Надина шуба на удивление быстро обсохла, но она все равно
чувствовала озноб, и сердце билось какими-то неправильными толчками, и
спазм стискивал горло. «Все-таки надышалась», – подумала она почти
равнодушно. Ее больше беспокоило то, что Лапин был голый, точнее – без
дубленки. Лапина ей было жалко, и она боялась, что он может простудиться и
заболеть.
Когда Петрас подкатил свой микроавтобус, и они оказались в тепле
салона, то прежде чем ехать куда-либо дальше, Лапин потребовал от Надежды
объяснений. Надя попыталась, но получалось бестолково и слишком длинно.

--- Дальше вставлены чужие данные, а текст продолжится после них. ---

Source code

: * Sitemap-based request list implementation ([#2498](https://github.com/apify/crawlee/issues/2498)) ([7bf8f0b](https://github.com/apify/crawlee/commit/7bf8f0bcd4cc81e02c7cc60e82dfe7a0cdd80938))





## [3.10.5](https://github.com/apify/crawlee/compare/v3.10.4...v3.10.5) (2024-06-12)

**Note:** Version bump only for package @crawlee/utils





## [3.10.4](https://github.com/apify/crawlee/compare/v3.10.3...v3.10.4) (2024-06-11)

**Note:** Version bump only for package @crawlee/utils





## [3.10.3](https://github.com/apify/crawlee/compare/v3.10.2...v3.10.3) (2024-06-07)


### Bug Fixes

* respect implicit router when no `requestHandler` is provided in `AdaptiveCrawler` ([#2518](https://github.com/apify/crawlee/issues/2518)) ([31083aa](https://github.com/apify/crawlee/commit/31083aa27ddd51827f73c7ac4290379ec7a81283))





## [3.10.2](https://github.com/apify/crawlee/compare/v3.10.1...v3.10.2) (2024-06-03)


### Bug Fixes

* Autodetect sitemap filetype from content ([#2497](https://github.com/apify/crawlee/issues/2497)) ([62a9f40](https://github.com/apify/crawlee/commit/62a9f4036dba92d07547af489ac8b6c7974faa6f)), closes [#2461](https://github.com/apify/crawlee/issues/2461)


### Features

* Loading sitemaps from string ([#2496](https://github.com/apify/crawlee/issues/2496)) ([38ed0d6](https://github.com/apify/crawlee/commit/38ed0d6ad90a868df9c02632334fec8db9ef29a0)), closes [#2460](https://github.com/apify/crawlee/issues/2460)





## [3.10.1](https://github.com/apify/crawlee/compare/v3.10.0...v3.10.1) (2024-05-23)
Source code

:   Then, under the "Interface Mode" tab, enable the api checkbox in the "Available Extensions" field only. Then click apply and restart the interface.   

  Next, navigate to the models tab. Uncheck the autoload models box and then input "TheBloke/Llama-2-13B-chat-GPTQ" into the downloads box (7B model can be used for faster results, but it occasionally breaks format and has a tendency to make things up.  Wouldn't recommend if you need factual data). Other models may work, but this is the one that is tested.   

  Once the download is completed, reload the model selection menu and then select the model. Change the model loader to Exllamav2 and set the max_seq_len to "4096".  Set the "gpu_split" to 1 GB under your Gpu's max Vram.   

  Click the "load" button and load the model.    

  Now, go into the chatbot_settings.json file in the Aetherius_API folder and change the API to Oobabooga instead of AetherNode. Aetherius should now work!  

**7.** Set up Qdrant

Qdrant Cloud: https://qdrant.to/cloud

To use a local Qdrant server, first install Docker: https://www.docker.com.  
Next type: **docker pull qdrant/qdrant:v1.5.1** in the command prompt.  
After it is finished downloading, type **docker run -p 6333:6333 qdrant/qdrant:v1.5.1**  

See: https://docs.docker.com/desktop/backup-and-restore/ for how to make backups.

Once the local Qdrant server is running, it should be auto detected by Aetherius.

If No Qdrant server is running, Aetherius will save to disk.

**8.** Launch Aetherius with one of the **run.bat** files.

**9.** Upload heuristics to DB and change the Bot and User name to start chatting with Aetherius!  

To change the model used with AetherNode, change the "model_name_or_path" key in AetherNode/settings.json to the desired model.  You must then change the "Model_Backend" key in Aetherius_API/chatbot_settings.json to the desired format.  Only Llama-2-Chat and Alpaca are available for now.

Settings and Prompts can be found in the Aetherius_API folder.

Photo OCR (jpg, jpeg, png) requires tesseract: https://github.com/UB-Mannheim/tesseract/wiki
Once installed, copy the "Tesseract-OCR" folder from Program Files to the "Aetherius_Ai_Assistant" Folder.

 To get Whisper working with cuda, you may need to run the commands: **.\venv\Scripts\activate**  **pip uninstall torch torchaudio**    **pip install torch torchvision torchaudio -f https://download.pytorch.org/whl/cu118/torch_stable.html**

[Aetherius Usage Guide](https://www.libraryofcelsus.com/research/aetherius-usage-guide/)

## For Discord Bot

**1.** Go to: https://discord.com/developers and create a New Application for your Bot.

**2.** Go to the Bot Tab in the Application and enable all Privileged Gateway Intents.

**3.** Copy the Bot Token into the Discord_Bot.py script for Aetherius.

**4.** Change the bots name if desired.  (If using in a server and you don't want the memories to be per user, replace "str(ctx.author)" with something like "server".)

Однако суть рассказа была понятна: Киреева по уши влезла в чужие дела и
чуть было не поплатилась за это.
Лапин слушал ее негодующе, Берзин – невозмутимо. Чистый прагматик,
он вычленил все, что относилось к недавнему инциденту, и сразу же вылез
посмотреть на брошенный коврик, а потом подобрал с мостовой почти пустую
бутыль.
Бутыль понюхал осторожно, покашлял. Остатки жидкости вылил прямо на
асфальт, а саму бутыль и коврик упаковал в пакет, вернулся в автобус и
пристроил пакет на одно из сидений. Спросил Надежду, как все-таки она себя
чувствует. Потом раскрыл свою аптечку, извлек из нее какую-то ампулу,
надломил, сунул в нос и приказал дышать. Надя послушно дышала, и через
какое-то время ей стало легче.
– Что это? – спросила она Берзина, возвращая стекляшку.
– Антидот. Им армейские аптечки комплектуют, а я по привычке вожу.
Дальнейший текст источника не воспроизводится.